Commentary by Dan Berthiaume
Looking back on the Big Data webinar BPO Outcomes was fortunate to host last week that featured great speakers from Alsbridge and Capgemini, I am struck by how quickly Big Data has grown from a niche concern of hardcore tech geeks to a mainstream business issue. While results of a live online poll showed that only 15% of attendees are fully operational with business analytics, 85% show interest.
Big Data literally surrounds us. Social networks, mobile devices, sensing technologies (such as the RFID chips that are silently transmitting information about a wide range of products in warehouses and on store shelves), and other applications which were uncommon or pure science fiction a few short years ago are now producing data near the yottabyte (one quadrillion gigabytes) level, according to webinar panelist Ben Trowbridge, CEO/Founder of advisory firm Alsbridge. Big Data also figuratively surrounds us.
When I attended the Enterprise 2.0 Conference in Boston last month, I was struck by three trends permeating every presentation and every discussion conducted or overheard in the hallways and exhibit floor of the Hynes Convention Center. These were the efforts by companies to create fully operational internal social networks, the ascendency of Twitter (a major Big Data contributor) as a means of quick communication and commentary among tech professionals, and the existence of Big Data itself as the major opportunity and challenge confronting business today.
And Big Data is not just for IT geeks. As detailed by Trowbridge and Capgemini BPO Analytics Solution Director Terence Sandiford during their presentations, analyzing the Big Data created by and surrounding business processes can result in benefits including faster and better informed decision cycles, product R&D supported by real-time customer feedback, better prediction of future events, and substantial improvements to profits resulting from fewer errors and increased efficiency.
Some may argue that Big Data is essentially the same problem that has always faced organizations trying to make sense of their business processes, just on a larger scale, and that the same human intuition and knowhow that has always informed decisions can still do the trick. This kneejerk response fails to recognize the truly massive quantity of data that now surrounds your business processes. However, it is important to note that the use of advanced analytical technology does not eliminate or replace the need for good old human judgment and experience.

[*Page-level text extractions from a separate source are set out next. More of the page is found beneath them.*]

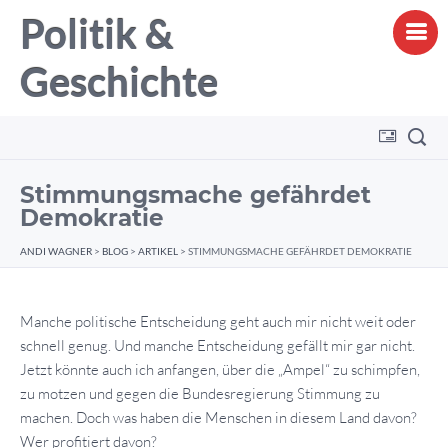
Politik &
Geschichte
Stimmungsmache gefährdet
Demokratie
ANDI WAGNER
>
BLOG
>
ARTIKEL
>
STIMMUNGSMACHE GEFÄHRDET DEMOKRATIE
Manche politische Entscheidung geht auch mir nicht weit oder
schnell genug. Und manche Entscheidung gefällt mir gar nicht.
Jetzt könnte auch ich anfangen, über die „Ampel“ zu schimpfen,
zu motzen und gegen die Bundesregierung Stimmung zu
machen. Doch was haben die Menschen in diesem Land davon?
Wer profitiert davon?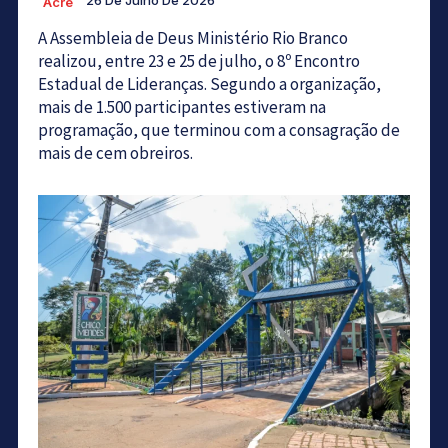
26 De Julho De 2026
Acre
A Assembleia de Deus Ministério Rio Branco
realizou, entre 23 e 25 de julho, o 8º Encontro
Estadual de Lideranças. Segundo a organização,
mais de 1.500 participantes estiveram na
programação, que terminou com a consagração de
mais de cem obreiros.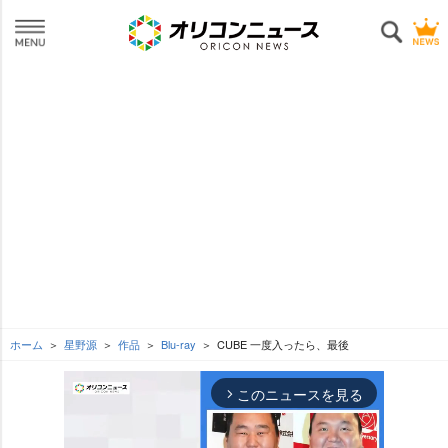
ホーム
星野源
作品
Blu-ray
CUBE 一度入ったら、最後
このニュースを見る
arrow_forward_ios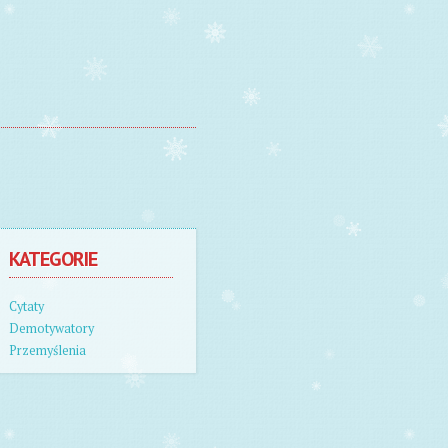
KATEGORIE
Cytaty
Demotywatory
Przemyślenia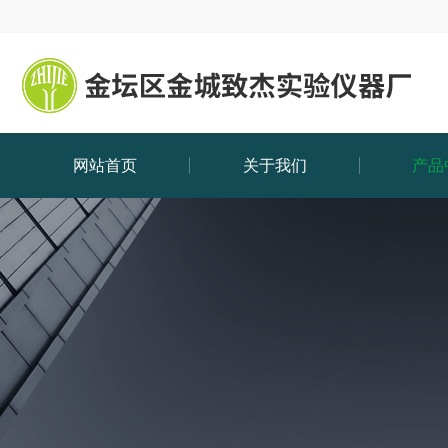
网站首页
关于我们
产品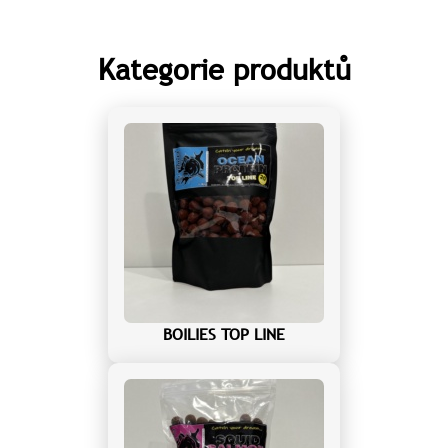
Kategorie produktů
BOILIES TOP LINE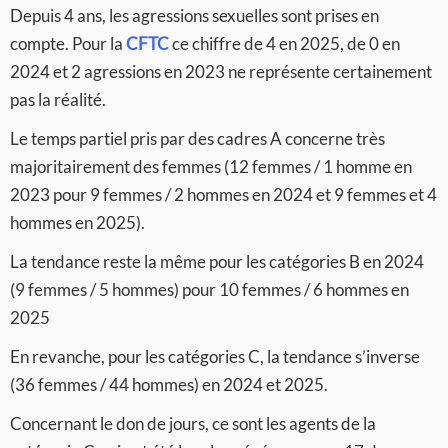
Depuis 4 ans, les agressions sexuelles sont prises en
compte. Pour la
CFTC
ce chiffre de 4 en 2025, de 0 en
2024 et 2 agressions en 2023 ne représente certainement
pas la réalité.
Le temps partiel pris par des cadres A concerne très
majoritairement des femmes (12 femmes / 1 homme en
2023 pour 9 femmes / 2 hommes en 2024 et 9 femmes et 4
hommes en 2025).
La tendance reste la même pour les catégories B en 2024
(9 femmes / 5 hommes) pour 10 femmes / 6 hommes en
2025
En revanche, pour les catégories C, la tendance s’inverse
(36 femmes / 44 hommes) en 2024 et 2025.
Concernant le don de jours, ce sont les agents de la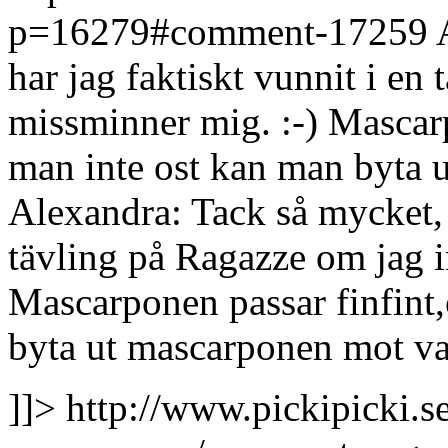
p=16279#comment-17259
har jag faktiskt vunnit i en
missminner mig. :-) Mascarp
man inte ost kan man byta 
Alexandra: Tack så mycket, 
tävling på Ragazze om jag i
Mascarponen passar finfint,
byta ut mascarponen mot van
]]>
http://www.pickipicki.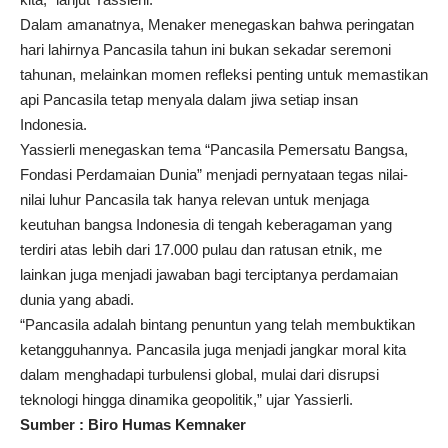
Dalam amanatnya, Menaker menegaskan bahwa peringatan
hari lahirnya Pancasila tahun ini bukan sekadar seremoni
tahunan, melainkan momen refleksi penting untuk memastikan
api Pancasila tetap menyala dalam jiwa setiap insan
Indonesia.
Yassierli menegaskan tema “Pancasila Pemersatu Bangsa,
Fondasi Perdamaian Dunia” menjadi pernyataan tegas nilai-
nilai luhur Pancasila tak hanya relevan untuk menjaga
keutuhan bangsa Indonesia di tengah keberagaman yang
terdiri atas lebih dari 17.000 pulau dan ratusan etnik, me
lainkan juga menjadi jawaban bagi terciptanya perdamaian
dunia yang abadi.
“Pancasila adalah bintang penuntun yang telah membuktikan
ketangguhannya. Pancasila juga menjadi jangkar moral kita
dalam menghadapi turbulensi global, mulai dari disrupsi
teknologi hingga dinamika geopolitik,” ujar Yassierli.
Sumber : Biro Humas Kemnaker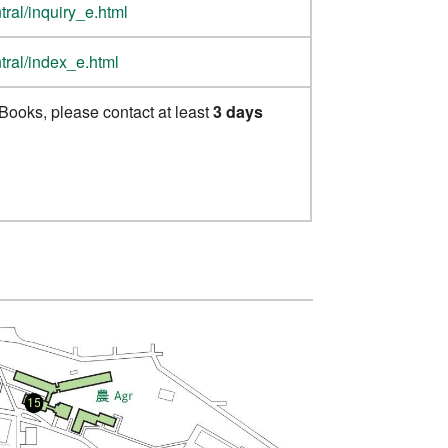
tral/inquiry_e.html
tral/index_e.html
ooks, please contact at least
3 days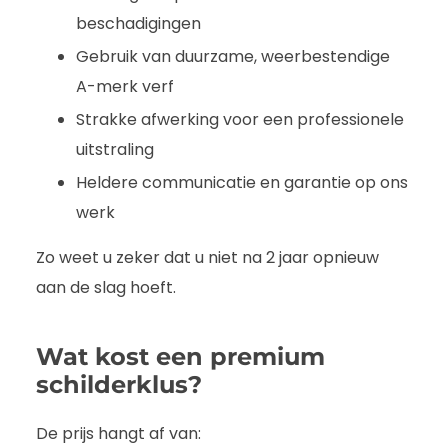
beschadigingen
Gebruik van duurzame, weerbestendige
A-merk verf
Strakke afwerking voor een professionele
uitstraling
Heldere communicatie en garantie op ons
werk
Zo weet u zeker dat u niet na 2 jaar opnieuw
aan de slag hoeft.
Wat kost een premium
schilderklus?
De prijs hangt af van: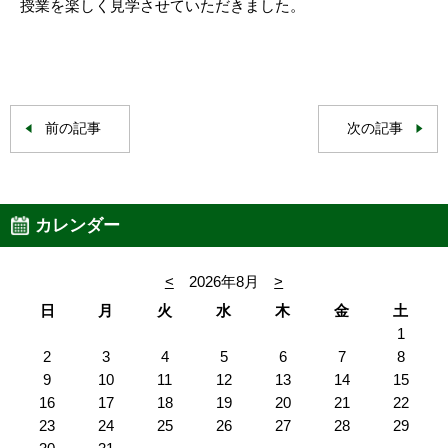
授業を楽しく見学させていただきました。
前の記事
次の記事
カレンダー
<
2026年8月
>
日
月
火
水
木
金
土
1
2
3
4
5
6
7
8
9
10
11
12
13
14
15
16
17
18
19
20
21
22
23
24
25
26
27
28
29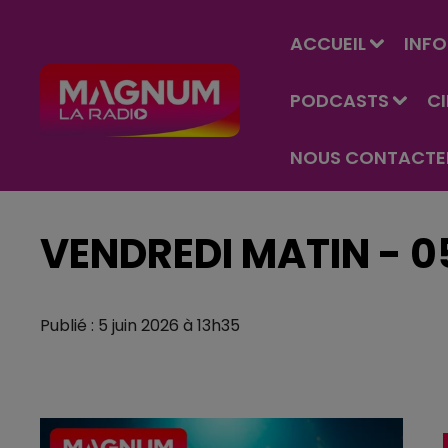
ACCUEIL
INFO
PODCASTS
C
NOUS CONTACTE
VENDREDI MATIN - 0
Publié : 5 juin 2026 à 13h35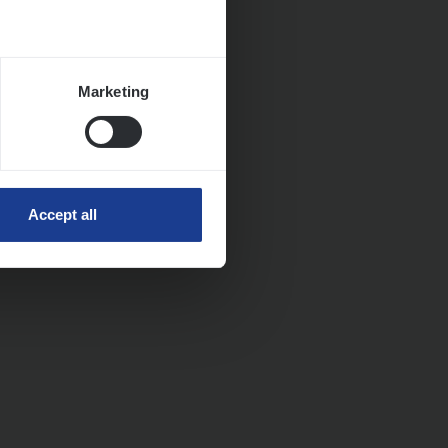
Marketing
Accept all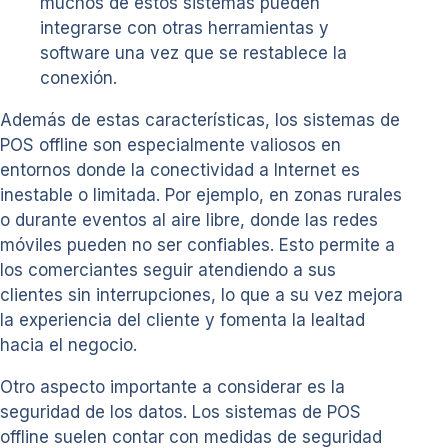
muchos de estos sistemas pueden
integrarse con otras herramientas y
software una vez que se restablece la
conexión.
Además de estas características, los sistemas de
POS offline son especialmente valiosos en
entornos donde la conectividad a Internet es
inestable o limitada. Por ejemplo, en zonas rurales
o durante eventos al aire libre, donde las redes
móviles pueden no ser confiables. Esto permite a
los comerciantes seguir atendiendo a sus
clientes sin interrupciones, lo que a su vez mejora
la experiencia del cliente y fomenta la lealtad
hacia el negocio.
Otro aspecto importante a considerar es la
seguridad de los datos. Los sistemas de POS
offline suelen contar con medidas de seguridad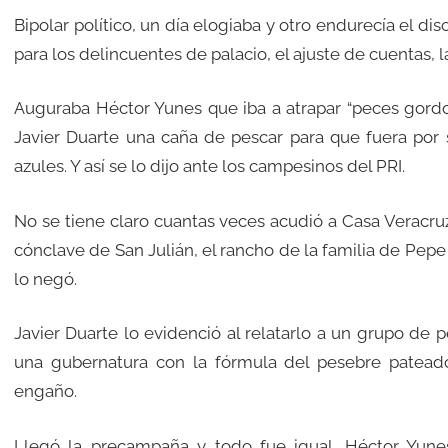
Bipolar político, un día elogiaba y otro endurecía el di
para los delincuentes de palacio, el ajuste de cuentas, 
Auguraba Héctor Yunes que iba a atrapar “peces gordos
Javier Duarte una caña de pescar para que fuera por s
azules. Y así se lo dijo ante los campesinos del PRI.
No se tiene claro cuantas veces acudió a Casa Veracruz 
cónclave de San Julián, el rancho de la familia de Pep
lo negó.
Javier Duarte lo evidenció al relatarlo a un grupo de 
una gubernatura con la fórmula del pesebre pateado. 
engaño.
Llegó la precampaña y todo fue igual. Héctor Yunes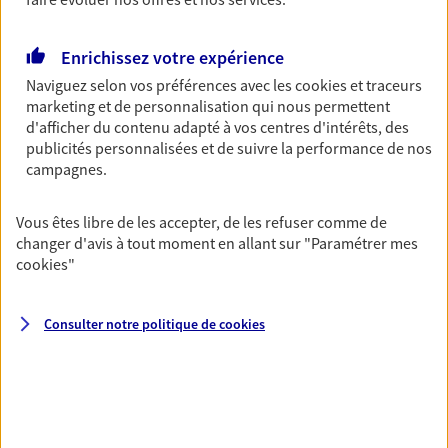
NOUS CONTACTER
Enrichissez votre expérience
VOIR NOTRE SITE WEB
Naviguez selon vos préférences avec les
cookies et traceurs
marketing et de personnalisation qui nous permettent
N° Orias * (orias.fr) : EI SALSET FABRICE (14005871); EI SAUVAT
d'afficher du contenu adapté à vos centres d'intérêts, des
JEAN PHILIPPE (14005874)
publicités personnalisées et de suivre la performance de nos
campagnes.
Vous êtes libre de les accepter, de les refuser comme de
Laurent Bellity
changer d'avis à tout moment en allant sur
"Paramétrer mes
Agent général d'assurance exclusif AXA
cookies
"
Prévoyance & Patrimoine
234 Rue Championnet, 75018 Paris
Consulter notre politique de
cookies
Horaires :
Ouvert
de 09:00 à 12:00
puis de 14:00 à 18:00
06 16 53 29 84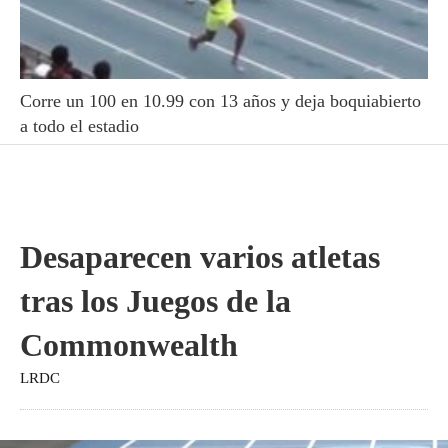
Corre un 100 en 10.99 con 13 años y deja boquiabierto
a todo el estadio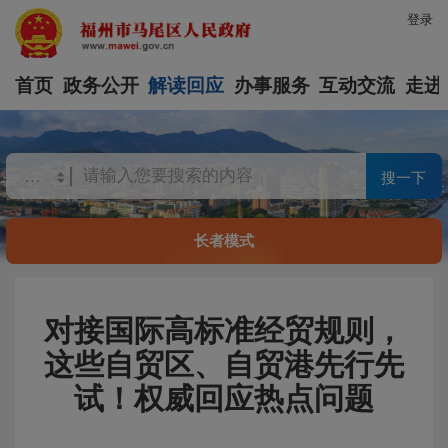
登录
首页
政务公开
解读回应
办事服务
互动交流
走进
搜一下
长者模式
对接国际高标准经贸规则，
这些自贸区、自贸港先行先
试！权威回应热点问题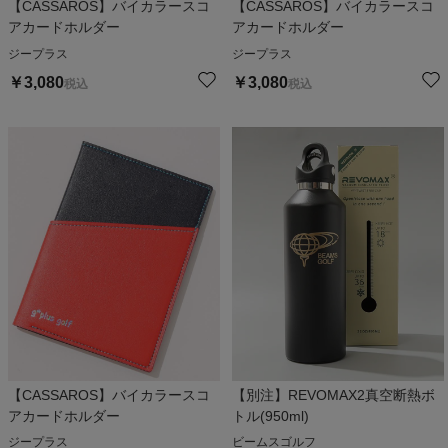
【CASSAROS】バイカラースコ
【CASSAROS】バイカラースコ
アカードホルダー
アカードホルダー
ジープラス
ジープラス
￥
3,080
￥
3,080
税込
税込
【CASSAROS】バイカラースコ
【別注】REVOMAX2真空断熱ボ
アカードホルダー
トル(950ml)
ジープラス
ビームスゴルフ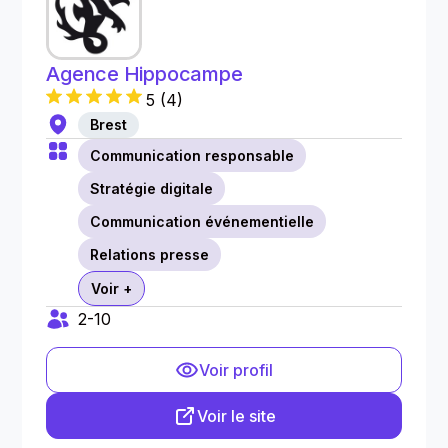
Agence Hippocampe
5
(
4
)
Brest
Communication responsable
Stratégie digitale
Communication événementielle
Relations presse
Voir +
2-10
Voir profil
Voir le site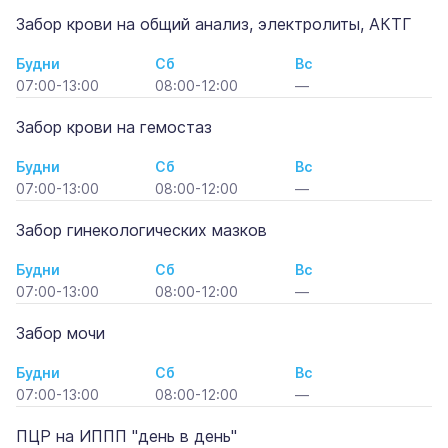
Забор крови на общий анализ, электролиты, АКТГ
Будни
Сб
Вс
07:00-13:00
08:00-12:00
—
Забор крови на гемостаз
Будни
Сб
Вс
07:00-13:00
08:00-12:00
—
Забор гинекологических мазков
Будни
Сб
Вс
07:00-13:00
08:00-12:00
—
Забор мочи
Будни
Сб
Вс
07:00-13:00
08:00-12:00
—
ПЦР на ИППП "день в день"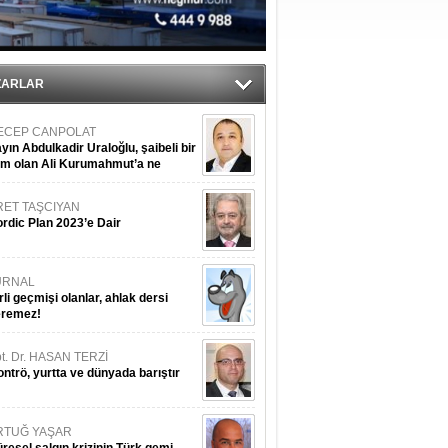
ZARLAR
ECEP CANPOLAT
yın Abdulkadir Uraloğlu, şaibeli bir
im olan Ali Kurumahmut’a ne
nışıyorsunuz?
RET TAŞCIYAN
rdic Plan 2023’e Dair
URNAL
rli geçmişi olanlar, ahlak dersi
eremez!
t. Dr. HASAN TERZİ
ntrö, yurtta ve dünyada barıştır
RTUĞ YAŞAR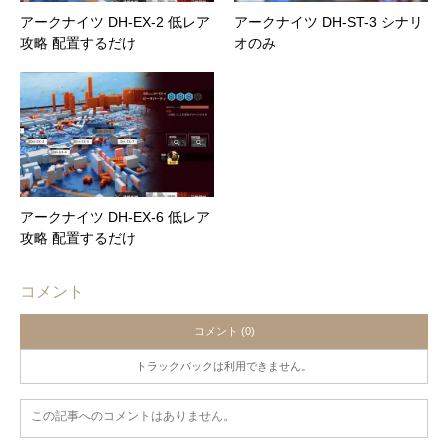
アークナイツ DH-EX-2 低レア
アークナイツ DH-ST-3 シナリ
攻略 配置するだけ
オのみ
アークナイツ DH-EX-6 低レア
攻略 配置するだけ
コメント
コメント (0)
トラックバックは利用できません。
この記事へのコメントはありません。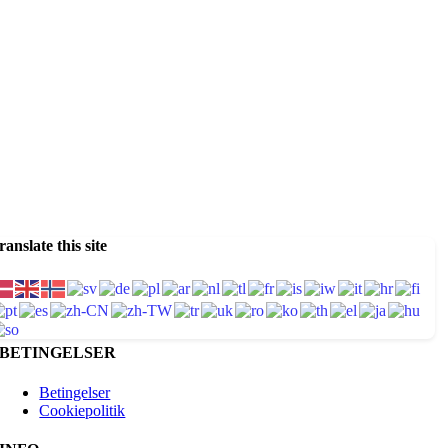
ranslate this site
BETINGELSER
Betingelser
Cookiepolitik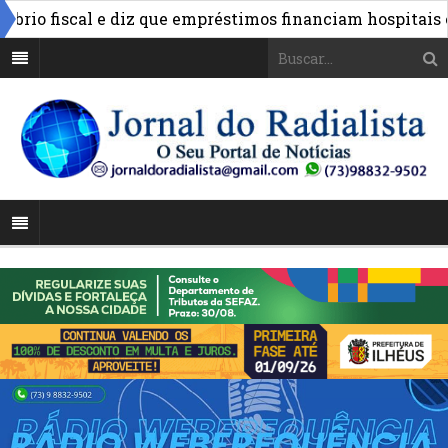
fiscal e diz que empréstimos financiam hospitais e obra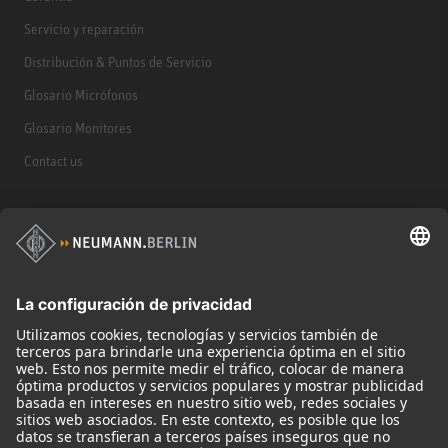
Servicio y reparación
Distribución & Puntos de Servicio
Glosario Micrófonos
Glosario Monitores
Contact us
Productos
Micrófonos
Accesorios para Micrófonos
Monitores
Monitor Accessories
Auriculares
Micrófonos Legendarios
Audio Interface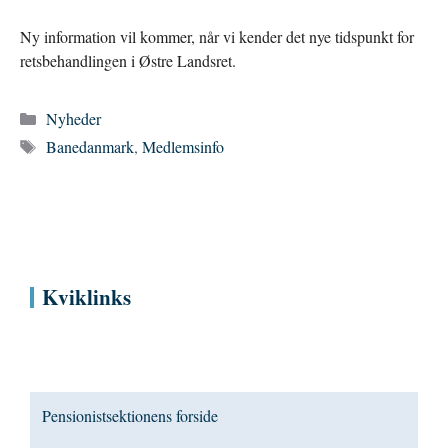
Ny information vil kommer, når vi kender det nye tidspunkt for
retsbehandlingen i Østre Landsret.
Kategorier
Nyheder
Tags
Banedanmark
,
Medlemsinfo
Kviklinks
Pensionistsektionens forside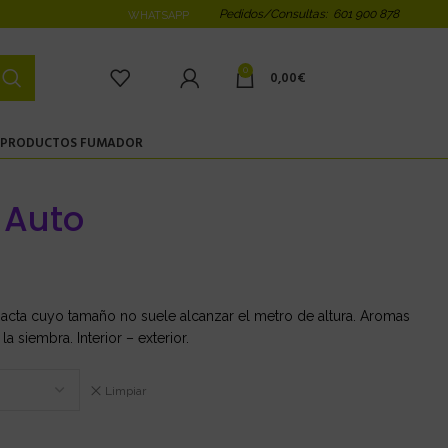
Pedidos/Consultas: 601 900 878
WHATSAPP
0
0,00
€
PRODUCTOS FUMADOR
 Auto
acta cuyo tamaño no suele alcanzar el metro de altura. Aromas
a siembra. Interior – exterior.
Limpiar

As MIT Principal Research Scientist Andrew McAfee explained during an Enterprise 2.0 conference, although machines can now outperform humans by a significant degree in most analytical activities, the best results of all come when human intuition and experience is combined with the truly awesome processing power of today’s analytical software. So hopefully if you are not among the 15% who are fully operational with business analytics, at least you are among the 85% show interest. Because another wave of consolidation is coming, and this time it’s the 15% of organizations with no interest in business analytics who will find themselves swallowed by competitors who may not even be bigger, but are smarter.